*** Opening of Selected passage ***

New Alzheimer's drug rejected: is Nice being nasty?
Health watchdog has announced lecanemab will be denied to NHS patients on cost grounds
"I am personally familiar with the horrors of Alzheimer's," said Catherine Pepinster in The Daily Telegraph: it's a disease my mother suffered from. So I was delighted to hear last week that the first drug found to slow down the onset of the condition had been approved for use in the UK. No sooner had this good news emerged, though, than the health watchdog Nice announced that the drug would be denied to NHS patients on cost grounds.
Trials have shown that 70,000 people in England with early-stage Alzheimer's might have been eligible for treatment with lecanemab, the drug in question, at a cost of £30,000 a year per patient – adding up to a total potential bill of some £2.1bn. Granted, that's a lot of money, but the NHS spends more than three times as much each year treating obesity. "Expensive surgeries like gastric bypasses are not withheld from the morbidly overweight. So why is a drug that could transform elderly lives neglected?"

*** Close of Selected passage ***
*** Opening of The data ***

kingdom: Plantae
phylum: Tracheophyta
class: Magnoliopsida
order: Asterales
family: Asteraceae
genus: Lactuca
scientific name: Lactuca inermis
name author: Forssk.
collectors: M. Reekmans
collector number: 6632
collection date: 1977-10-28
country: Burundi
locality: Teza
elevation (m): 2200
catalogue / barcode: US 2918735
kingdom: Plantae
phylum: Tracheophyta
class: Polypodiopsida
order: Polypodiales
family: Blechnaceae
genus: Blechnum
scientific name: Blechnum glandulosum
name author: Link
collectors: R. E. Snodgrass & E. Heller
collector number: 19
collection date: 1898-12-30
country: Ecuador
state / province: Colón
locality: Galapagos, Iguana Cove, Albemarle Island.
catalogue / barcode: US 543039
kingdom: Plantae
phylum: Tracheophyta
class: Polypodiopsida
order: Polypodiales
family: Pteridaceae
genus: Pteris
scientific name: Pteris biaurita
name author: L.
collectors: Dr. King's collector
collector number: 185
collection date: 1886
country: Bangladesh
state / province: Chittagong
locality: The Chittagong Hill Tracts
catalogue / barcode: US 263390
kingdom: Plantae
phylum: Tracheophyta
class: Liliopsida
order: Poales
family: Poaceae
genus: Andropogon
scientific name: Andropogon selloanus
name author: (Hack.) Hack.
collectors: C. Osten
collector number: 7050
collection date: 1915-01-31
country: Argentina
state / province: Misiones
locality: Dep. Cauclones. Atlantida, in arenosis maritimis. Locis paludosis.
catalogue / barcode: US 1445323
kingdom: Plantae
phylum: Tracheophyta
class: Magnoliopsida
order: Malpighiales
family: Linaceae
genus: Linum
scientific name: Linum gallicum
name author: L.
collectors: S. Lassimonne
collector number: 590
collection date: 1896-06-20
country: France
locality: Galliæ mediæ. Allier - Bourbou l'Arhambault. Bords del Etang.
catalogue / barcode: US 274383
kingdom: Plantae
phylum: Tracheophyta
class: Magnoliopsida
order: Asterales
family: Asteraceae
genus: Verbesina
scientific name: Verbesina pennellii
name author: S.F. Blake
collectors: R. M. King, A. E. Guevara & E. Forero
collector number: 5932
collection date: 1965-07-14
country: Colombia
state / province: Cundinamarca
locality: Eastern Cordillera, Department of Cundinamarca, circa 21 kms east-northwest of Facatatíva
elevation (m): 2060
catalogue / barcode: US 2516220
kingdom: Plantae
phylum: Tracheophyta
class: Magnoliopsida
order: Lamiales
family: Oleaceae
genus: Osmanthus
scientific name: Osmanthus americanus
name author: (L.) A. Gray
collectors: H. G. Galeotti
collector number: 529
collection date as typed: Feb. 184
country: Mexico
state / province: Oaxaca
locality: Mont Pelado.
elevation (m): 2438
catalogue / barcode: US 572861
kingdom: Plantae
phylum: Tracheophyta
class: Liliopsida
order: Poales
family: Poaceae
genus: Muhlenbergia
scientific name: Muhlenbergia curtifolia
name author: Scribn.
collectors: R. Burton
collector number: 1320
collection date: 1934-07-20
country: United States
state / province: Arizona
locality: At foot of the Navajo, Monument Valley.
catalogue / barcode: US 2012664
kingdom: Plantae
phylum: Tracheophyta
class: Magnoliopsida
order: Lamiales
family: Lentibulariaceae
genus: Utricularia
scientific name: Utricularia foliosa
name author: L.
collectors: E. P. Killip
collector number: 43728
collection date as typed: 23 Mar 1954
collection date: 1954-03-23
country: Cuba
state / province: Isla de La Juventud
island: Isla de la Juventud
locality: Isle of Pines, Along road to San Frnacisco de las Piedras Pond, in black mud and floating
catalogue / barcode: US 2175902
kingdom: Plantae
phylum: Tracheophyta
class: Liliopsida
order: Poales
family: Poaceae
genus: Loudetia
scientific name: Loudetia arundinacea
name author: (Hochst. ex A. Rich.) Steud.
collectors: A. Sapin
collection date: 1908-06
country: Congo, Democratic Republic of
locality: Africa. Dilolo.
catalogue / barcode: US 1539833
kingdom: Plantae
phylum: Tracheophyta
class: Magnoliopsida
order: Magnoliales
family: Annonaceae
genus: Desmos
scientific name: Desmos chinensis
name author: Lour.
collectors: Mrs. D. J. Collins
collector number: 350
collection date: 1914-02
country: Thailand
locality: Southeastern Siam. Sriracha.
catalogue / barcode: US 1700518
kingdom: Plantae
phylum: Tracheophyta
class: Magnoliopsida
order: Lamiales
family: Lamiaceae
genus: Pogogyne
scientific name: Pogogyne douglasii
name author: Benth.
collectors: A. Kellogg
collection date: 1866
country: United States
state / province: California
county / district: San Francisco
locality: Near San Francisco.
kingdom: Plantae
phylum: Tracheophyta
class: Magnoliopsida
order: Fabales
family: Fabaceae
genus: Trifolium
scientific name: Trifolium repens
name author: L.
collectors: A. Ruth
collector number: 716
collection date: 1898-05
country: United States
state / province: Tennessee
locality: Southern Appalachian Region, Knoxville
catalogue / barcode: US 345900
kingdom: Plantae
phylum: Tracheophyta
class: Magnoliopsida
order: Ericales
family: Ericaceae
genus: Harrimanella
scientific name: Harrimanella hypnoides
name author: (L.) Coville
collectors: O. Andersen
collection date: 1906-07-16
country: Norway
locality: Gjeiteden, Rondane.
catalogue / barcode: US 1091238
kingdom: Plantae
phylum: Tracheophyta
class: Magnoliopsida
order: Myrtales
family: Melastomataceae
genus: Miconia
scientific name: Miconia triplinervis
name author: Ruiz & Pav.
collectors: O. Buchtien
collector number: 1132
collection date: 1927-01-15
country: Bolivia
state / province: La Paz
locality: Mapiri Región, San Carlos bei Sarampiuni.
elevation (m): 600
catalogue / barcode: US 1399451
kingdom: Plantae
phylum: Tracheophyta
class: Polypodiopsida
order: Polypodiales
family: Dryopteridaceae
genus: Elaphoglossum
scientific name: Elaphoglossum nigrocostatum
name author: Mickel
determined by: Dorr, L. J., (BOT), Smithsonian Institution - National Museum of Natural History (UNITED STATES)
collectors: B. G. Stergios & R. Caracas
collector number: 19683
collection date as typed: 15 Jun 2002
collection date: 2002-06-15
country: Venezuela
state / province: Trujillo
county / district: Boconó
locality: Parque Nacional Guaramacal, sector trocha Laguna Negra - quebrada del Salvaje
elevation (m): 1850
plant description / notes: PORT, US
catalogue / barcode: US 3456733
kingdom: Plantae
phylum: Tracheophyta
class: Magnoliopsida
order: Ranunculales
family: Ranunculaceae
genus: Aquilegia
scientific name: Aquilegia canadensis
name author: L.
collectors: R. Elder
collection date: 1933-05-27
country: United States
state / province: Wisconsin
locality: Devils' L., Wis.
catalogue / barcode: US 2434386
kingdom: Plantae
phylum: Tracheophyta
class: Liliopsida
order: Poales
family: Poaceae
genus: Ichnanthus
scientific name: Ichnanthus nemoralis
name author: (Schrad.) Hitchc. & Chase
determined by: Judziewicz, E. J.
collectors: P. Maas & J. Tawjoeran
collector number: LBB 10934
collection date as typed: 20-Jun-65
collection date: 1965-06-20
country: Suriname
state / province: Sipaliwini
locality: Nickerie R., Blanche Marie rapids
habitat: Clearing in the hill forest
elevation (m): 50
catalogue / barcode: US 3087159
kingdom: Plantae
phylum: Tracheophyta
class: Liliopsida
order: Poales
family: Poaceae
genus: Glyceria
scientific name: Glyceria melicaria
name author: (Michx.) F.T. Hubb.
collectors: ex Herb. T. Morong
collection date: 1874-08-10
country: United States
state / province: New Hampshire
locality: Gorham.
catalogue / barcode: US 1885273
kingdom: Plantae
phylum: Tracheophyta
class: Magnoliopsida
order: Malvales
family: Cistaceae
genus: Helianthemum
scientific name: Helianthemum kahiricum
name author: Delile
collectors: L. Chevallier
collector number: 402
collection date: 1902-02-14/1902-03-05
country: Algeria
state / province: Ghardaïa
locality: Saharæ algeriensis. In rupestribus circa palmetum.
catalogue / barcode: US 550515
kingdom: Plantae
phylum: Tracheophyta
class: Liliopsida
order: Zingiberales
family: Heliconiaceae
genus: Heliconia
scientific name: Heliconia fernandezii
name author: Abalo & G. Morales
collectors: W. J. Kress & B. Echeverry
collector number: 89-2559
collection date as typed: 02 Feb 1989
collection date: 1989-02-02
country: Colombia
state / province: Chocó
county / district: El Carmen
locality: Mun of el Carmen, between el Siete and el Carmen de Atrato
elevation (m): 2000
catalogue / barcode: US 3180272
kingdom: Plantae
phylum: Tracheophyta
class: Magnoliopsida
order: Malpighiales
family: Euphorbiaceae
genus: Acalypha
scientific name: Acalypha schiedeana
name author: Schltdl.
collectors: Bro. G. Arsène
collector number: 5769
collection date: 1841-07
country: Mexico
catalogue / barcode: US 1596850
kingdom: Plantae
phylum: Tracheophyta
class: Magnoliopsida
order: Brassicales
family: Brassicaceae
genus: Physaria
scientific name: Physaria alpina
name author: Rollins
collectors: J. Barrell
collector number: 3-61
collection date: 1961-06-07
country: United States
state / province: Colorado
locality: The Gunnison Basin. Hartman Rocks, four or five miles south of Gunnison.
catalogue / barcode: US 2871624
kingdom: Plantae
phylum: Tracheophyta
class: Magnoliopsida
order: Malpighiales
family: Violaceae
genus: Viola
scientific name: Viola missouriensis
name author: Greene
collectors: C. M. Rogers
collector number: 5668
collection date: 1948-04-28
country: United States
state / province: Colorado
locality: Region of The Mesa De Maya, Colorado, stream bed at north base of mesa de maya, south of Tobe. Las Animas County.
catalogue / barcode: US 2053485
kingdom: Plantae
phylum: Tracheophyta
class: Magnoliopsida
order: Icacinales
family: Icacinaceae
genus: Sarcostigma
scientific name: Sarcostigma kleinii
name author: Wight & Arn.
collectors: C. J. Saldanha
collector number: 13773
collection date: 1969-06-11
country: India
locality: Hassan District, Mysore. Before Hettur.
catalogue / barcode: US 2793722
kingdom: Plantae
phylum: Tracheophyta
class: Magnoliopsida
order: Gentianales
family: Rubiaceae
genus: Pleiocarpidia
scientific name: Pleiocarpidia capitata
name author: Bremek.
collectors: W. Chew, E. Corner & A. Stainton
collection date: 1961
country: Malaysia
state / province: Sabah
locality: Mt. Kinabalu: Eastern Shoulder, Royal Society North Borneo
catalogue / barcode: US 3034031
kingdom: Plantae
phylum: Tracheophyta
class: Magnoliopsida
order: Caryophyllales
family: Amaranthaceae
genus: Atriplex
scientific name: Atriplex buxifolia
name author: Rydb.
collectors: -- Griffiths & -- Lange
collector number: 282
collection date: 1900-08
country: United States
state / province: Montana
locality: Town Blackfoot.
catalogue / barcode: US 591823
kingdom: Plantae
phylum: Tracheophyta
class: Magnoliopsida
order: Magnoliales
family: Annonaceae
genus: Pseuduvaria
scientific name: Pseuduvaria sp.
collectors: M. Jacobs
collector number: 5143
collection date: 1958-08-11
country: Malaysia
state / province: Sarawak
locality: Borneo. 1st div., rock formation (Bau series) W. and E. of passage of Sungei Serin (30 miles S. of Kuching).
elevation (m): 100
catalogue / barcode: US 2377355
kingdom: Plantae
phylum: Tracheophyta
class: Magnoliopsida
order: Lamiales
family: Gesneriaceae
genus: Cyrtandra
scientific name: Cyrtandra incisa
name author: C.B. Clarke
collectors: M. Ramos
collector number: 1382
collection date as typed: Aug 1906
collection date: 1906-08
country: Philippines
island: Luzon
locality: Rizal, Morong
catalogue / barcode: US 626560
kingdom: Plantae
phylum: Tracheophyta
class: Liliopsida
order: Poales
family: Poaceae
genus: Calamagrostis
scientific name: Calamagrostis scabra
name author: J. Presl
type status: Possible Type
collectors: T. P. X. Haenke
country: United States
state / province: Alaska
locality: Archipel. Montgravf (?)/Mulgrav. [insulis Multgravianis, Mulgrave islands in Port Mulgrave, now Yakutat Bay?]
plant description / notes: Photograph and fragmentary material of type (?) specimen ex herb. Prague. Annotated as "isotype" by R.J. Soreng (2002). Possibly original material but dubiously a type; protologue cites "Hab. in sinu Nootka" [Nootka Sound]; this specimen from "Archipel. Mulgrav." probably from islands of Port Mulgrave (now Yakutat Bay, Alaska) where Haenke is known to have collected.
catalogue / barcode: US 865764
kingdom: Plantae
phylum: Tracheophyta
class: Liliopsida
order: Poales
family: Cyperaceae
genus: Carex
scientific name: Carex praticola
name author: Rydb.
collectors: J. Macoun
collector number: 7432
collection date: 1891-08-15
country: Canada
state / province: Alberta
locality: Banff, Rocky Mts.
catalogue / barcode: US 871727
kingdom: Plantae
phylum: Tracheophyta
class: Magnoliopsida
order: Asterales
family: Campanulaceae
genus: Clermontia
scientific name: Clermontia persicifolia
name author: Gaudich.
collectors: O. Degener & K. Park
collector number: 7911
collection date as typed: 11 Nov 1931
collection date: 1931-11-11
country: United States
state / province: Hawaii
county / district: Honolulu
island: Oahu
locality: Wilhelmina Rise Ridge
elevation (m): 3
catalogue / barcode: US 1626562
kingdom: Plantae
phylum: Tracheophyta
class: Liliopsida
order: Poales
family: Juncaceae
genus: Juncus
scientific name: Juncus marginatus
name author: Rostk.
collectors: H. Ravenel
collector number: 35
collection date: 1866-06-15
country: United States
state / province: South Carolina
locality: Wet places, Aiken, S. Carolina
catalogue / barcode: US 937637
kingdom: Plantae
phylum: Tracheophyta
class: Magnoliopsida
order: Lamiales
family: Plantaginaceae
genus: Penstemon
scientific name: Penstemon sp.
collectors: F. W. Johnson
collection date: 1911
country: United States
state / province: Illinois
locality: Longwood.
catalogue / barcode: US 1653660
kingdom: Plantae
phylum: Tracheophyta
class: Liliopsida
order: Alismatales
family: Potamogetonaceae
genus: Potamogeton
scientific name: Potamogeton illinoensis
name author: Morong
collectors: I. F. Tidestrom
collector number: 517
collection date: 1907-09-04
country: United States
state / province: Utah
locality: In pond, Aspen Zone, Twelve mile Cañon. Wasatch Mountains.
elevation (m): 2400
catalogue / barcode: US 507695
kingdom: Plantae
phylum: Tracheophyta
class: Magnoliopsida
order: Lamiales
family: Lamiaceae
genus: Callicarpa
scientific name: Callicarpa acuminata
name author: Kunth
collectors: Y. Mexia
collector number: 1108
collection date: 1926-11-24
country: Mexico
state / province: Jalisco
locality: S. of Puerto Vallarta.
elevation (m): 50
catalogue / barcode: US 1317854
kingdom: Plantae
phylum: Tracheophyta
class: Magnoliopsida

*** Close of The data ***

• [Tasks to carry out]:
a – Translate this sentence from the article on the lecanemab decision into Spanish: "Granted, that's a lot of money, but the NHS spends more than three times as much each year treating obesity."
b – Pick up the article on the lecanemab decision after its last sentence and continue it.

• [Per-task outputs]:
a – Es cierto que es mucho dinero, pero el NHS gasta cada año más del triple en tratar la obesidad.

b –
At first glance, this may seem like "a kick in the teeth for patients", said Clare Wilson on the i news site, but Nice's decision is not driven by mere penny-pinching. For one thing, the benefits from lecanemab – which has to be administered through fortnightly infusions in hospital – are comparatively modest. The clinical trials involved giving patients complex memory tests and assessments, scoring them on a scale from nought to 18, with higher scores meaning worse memory problems. After 18 months, the scores of people receiving placebo infusions rose by an average of 1.7 points, while the scores of those on lecanemab rose by 1.2 points – not much of a difference. The drug can also cause side effects such as small brain bleeds. The money it would cost to provide lecanemab on the NHS would be better spent on treating Alzheimer's patients' symptoms, or providing sufferers with more support from social services and home nurses.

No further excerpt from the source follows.